Odio le cazzo di misure anti cani randagi. Stronzi di assessori e giunte comunali spaventati dai vecchietti di merda, gli stessi vecchi di merda che senza un cazzo da fare tutto il giorno vanno alle poste alle sette del mattino, sappiate che le uniche misure anti cani randagi sono dei parchi gestiti da volontari in cui i cani giocano, cagano, mangiano e si accoppiano in allegria.
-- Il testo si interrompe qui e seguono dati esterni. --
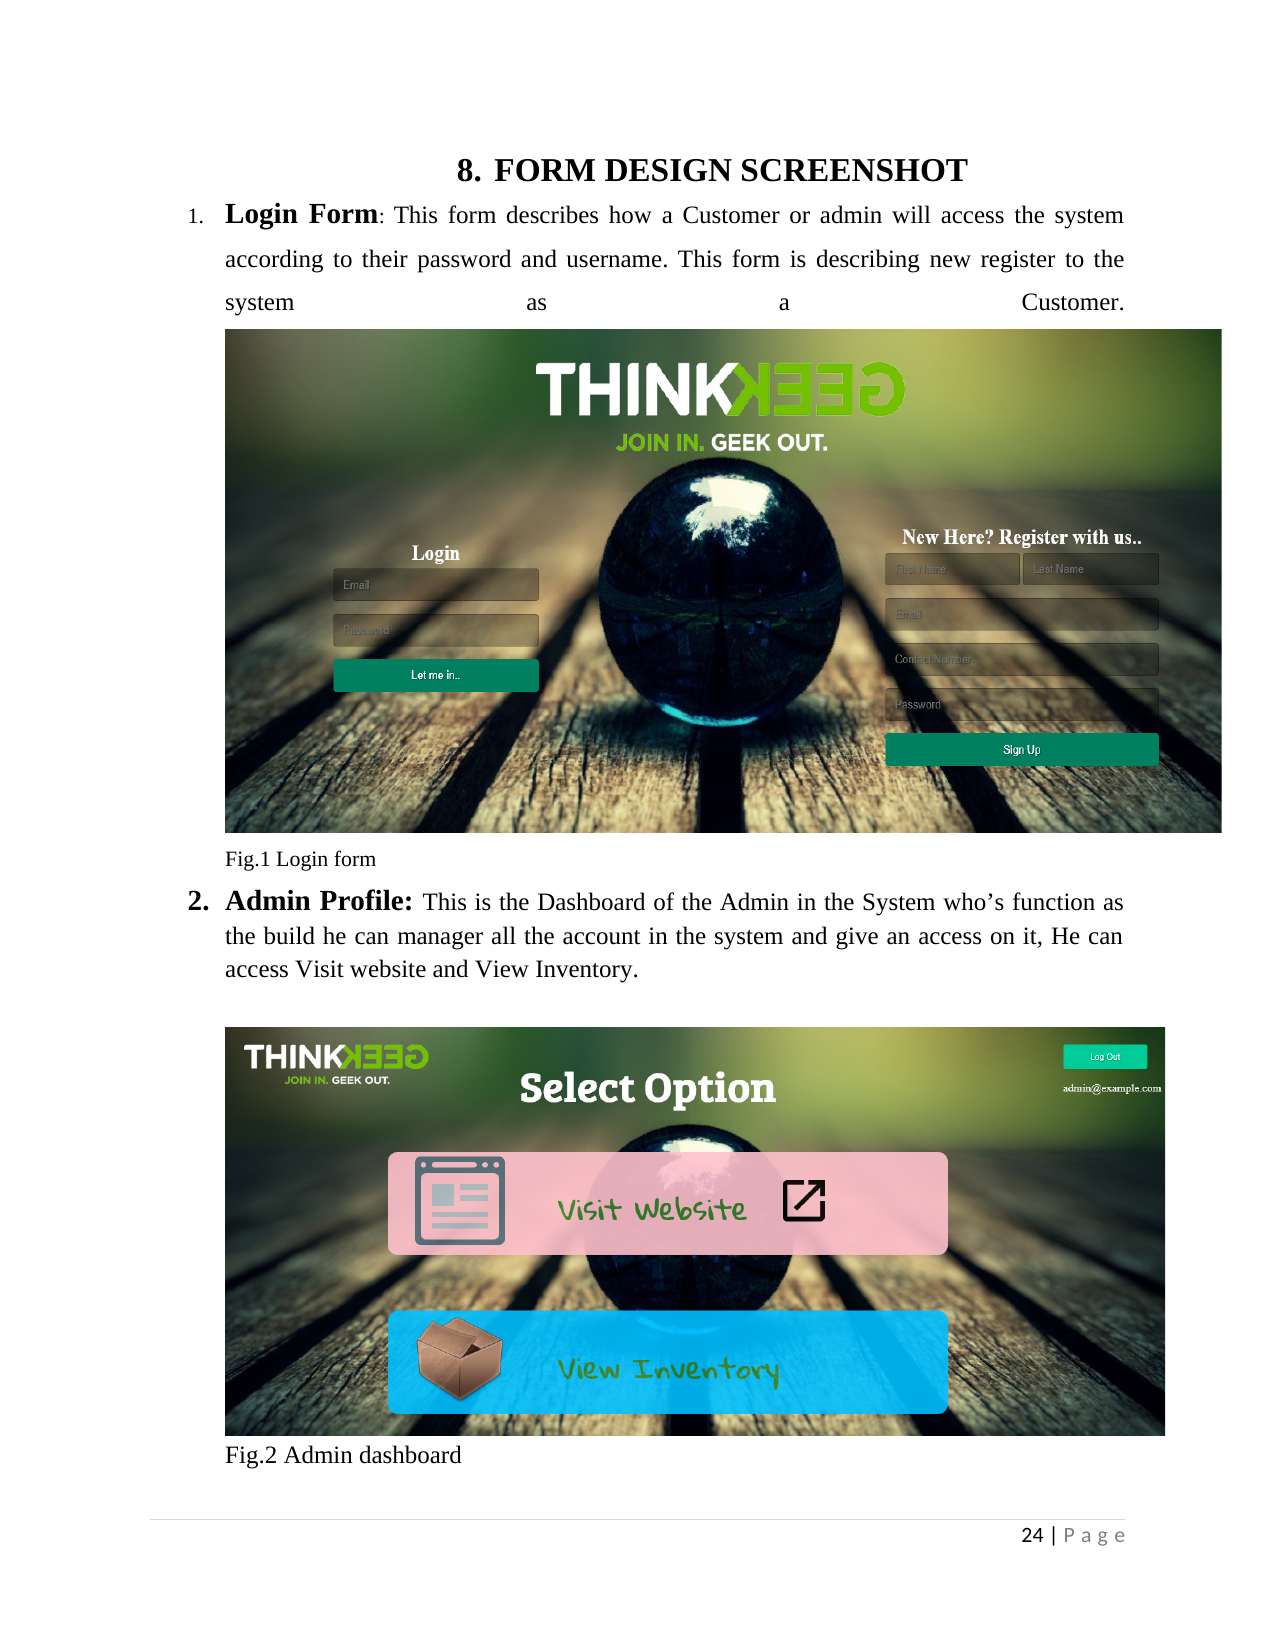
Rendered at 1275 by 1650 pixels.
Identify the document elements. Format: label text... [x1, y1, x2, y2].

list Fig.1 Login form [225, 846, 1125, 871]
list Admin Profile: This is the Dashboard of the Admin in the System who’s function as the build he can manager all the account in the system and give an access on it, He can access Visit website and View Inventory. [187, 883, 1125, 983]
picture [225, 1027, 1166, 1436]
picture [225, 329, 1222, 833]
list Login Form: This form describes how a Customer or admin will access the system according to their password and username. This form is describing new register to the system as a Customer. [187, 196, 1125, 832]
subtitle FORM DESIGN SCREENSHOT [300, 150, 1125, 188]
list Fig.2 Admin dashboard [225, 1441, 1125, 1469]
E non costerebbero un cazzo, certo meno di quello che spendete in opere di bonifica dei miei coglioni, e ci andrei personalmente un giorno a settimana a curare quei cani, purchè in cambio mi venisse concesso di andare alle poste armato di roncola per far fuori tutti gli stronzi in pensione che potrebbero andare a pagare i loro cazzo di bollettini tranquillamente alle 11 dopo aver chiacchierato amabilmente con la signora Cesira davanti a una cioccolata, una mezza minerale in cui poggiare la dentiera e un catetere per non pisciarvi addosso almeno quando siete vestiti/e.
E basta che mi sono rotto il cazzo, ma se becco i tre tossici di merda che dico io gli apro il cranio sul marciapiede e gli faccio mangiare la loro stessa merda fetida finché non pregano che il Signore gli faccia venire un infarto per liberarli da un aguzzino incazzato che in confronto Amin Dada era Don Lurio.

e come diceva il mio maestro Myaghi, che mi ha insegnato il karate negli anni ottanta:
DEREK IS A BAD ASS MOTHA FUCKA, but sometimes hes right.